• **Your assignment**: Repeat precisely the span of lines below that opens with the line containing "frontend.service.annotations | object" and closes with the line containing "2. **Generation Workflow**: Leverage", both included.

:::::

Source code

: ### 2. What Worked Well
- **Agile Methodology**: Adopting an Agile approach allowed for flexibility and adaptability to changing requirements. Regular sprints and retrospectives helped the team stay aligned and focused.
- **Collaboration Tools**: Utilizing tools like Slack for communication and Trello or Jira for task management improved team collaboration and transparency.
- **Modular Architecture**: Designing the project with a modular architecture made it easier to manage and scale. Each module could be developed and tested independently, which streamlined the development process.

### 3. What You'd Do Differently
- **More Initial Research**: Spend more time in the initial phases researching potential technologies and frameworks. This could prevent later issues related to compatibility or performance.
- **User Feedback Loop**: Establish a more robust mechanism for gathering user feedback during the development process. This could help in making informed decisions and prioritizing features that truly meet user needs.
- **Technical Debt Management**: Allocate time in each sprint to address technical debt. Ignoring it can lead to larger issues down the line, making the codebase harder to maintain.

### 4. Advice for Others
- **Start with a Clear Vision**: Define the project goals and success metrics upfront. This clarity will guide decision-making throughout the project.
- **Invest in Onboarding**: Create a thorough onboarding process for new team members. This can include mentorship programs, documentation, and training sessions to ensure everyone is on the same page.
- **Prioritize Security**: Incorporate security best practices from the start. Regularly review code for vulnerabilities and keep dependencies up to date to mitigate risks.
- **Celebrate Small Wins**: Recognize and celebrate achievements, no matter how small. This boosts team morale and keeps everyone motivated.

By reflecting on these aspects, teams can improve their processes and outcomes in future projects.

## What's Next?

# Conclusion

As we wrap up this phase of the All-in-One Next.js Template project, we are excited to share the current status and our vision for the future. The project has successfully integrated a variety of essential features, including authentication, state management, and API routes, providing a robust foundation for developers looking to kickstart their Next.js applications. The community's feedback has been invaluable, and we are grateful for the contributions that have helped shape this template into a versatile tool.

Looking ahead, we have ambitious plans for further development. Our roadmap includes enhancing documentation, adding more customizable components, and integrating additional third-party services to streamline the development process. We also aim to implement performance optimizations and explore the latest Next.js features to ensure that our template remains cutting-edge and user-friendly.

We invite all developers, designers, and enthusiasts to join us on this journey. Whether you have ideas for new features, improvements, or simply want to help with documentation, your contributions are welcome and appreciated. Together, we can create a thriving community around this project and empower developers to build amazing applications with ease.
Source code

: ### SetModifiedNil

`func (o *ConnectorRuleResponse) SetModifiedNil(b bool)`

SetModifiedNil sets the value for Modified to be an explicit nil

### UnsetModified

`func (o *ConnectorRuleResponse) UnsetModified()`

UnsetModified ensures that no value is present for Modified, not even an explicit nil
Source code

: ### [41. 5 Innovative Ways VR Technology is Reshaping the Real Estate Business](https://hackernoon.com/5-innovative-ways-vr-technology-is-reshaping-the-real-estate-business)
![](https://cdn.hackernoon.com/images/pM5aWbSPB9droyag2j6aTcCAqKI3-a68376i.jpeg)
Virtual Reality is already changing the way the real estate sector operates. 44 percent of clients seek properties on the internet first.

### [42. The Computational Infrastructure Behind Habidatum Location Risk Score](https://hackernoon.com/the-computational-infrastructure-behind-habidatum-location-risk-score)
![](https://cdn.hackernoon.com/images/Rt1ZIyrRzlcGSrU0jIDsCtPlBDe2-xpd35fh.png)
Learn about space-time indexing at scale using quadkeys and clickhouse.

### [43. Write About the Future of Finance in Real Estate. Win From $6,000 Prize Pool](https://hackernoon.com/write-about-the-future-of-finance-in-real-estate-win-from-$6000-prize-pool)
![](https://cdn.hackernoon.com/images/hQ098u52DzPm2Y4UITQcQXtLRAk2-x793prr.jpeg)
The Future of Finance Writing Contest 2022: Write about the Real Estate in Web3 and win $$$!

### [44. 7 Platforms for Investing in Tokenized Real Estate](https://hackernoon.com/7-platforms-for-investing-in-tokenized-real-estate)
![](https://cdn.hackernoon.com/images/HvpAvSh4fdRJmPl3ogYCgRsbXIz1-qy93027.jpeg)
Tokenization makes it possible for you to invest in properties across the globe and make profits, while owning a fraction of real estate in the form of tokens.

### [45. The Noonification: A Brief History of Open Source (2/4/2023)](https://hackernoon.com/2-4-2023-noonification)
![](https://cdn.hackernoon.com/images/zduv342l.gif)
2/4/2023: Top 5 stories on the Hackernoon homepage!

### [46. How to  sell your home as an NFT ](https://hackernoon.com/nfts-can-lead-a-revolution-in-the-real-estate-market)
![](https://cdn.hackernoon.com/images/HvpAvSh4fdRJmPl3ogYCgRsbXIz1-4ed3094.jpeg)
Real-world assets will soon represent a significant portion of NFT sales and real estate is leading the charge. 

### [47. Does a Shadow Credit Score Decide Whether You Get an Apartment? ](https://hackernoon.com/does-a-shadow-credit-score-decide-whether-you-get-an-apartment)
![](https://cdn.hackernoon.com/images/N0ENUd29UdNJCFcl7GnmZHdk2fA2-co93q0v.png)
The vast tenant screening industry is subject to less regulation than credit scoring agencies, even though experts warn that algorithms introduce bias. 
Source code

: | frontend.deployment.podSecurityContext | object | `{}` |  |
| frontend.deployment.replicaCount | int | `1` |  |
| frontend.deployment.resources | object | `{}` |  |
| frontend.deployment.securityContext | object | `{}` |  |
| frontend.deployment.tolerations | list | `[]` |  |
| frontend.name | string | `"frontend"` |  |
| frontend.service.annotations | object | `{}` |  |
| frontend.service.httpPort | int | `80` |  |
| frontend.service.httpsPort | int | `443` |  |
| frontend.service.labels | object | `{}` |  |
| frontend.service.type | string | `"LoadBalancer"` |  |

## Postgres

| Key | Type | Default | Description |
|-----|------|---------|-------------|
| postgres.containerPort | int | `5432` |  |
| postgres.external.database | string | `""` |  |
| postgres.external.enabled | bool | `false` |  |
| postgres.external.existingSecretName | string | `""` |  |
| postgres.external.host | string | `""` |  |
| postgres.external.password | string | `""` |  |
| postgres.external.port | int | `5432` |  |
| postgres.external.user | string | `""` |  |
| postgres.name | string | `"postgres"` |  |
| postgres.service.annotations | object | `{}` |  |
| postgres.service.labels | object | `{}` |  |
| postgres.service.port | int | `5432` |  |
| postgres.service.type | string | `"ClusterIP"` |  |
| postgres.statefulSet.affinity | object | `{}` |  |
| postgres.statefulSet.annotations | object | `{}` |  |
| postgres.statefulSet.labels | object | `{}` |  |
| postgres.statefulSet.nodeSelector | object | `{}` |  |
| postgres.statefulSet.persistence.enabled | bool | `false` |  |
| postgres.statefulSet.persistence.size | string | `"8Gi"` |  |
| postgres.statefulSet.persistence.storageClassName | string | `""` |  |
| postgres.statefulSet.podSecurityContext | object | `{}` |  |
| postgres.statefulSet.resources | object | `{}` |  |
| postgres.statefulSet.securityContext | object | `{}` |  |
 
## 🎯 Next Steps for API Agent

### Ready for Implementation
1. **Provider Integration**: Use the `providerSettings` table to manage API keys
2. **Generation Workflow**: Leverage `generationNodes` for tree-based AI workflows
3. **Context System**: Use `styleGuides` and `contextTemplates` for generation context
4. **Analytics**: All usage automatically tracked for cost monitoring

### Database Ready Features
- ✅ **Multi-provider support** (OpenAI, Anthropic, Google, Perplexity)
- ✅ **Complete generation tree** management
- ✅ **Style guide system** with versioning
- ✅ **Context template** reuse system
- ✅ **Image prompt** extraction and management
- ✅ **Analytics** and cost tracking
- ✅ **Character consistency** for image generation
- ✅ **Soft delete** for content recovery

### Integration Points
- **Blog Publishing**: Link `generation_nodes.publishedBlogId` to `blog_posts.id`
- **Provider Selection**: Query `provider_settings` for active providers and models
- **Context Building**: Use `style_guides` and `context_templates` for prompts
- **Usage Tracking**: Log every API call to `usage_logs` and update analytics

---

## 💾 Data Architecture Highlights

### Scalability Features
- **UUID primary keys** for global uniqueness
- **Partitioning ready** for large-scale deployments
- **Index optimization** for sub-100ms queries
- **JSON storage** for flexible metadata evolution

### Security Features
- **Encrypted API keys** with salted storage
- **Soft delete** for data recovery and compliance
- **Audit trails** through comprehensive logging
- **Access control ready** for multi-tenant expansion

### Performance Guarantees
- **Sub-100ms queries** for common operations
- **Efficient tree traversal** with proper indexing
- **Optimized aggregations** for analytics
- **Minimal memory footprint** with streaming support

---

:::::

• **Solution for this task**:
| frontend.service.annotations | object | `{}` |  |
| frontend.service.httpPort | int | `80` |  |
| frontend.service.httpsPort | int | `443` |  |
| frontend.service.labels | object | `{}` |  |
| frontend.service.type | string | `"LoadBalancer"` |  |

## Postgres

| Key | Type | Default | Description |
|-----|------|---------|-------------|
| postgres.containerPort | int | `5432` |  |
| postgres.external.database | string | `""` |  |
| postgres.external.enabled | bool | `false` |  |
| postgres.external.existingSecretName | string | `""` |  |
| postgres.external.host | string | `""` |  |
| postgres.external.password | string | `""` |  |
| postgres.external.port | int | `5432` |  |
| postgres.external.user | string | `""` |  |
| postgres.name | string | `"postgres"` |  |
| postgres.service.annotations | object | `{}` |  |
| postgres.service.labels | object | `{}` |  |
| postgres.service.port | int | `5432` |  |
| postgres.service.type | string | `"ClusterIP"` |  |
| postgres.statefulSet.affinity | object | `{}` |  |
| postgres.statefulSet.annotations | object | `{}` |  |
| postgres.statefulSet.labels | object | `{}` |  |
| postgres.statefulSet.nodeSelector | object | `{}` |  |
| postgres.statefulSet.persistence.enabled | bool | `false` |  |
| postgres.statefulSet.persistence.size | string | `"8Gi"` |  |
| postgres.statefulSet.persistence.storageClassName | string | `""` |  |
| postgres.statefulSet.podSecurityContext | object | `{}` |  |
| postgres.statefulSet.resources | object | `{}` |  |
| postgres.statefulSet.securityContext | object | `{}` |  |
 
## 🎯 Next Steps for API Agent

### Ready for Implementation
1. **Provider Integration**: Use the `providerSettings` table to manage API keys
2. **Generation Workflow**: Leverage `generationNodes` for tree-based AI workflows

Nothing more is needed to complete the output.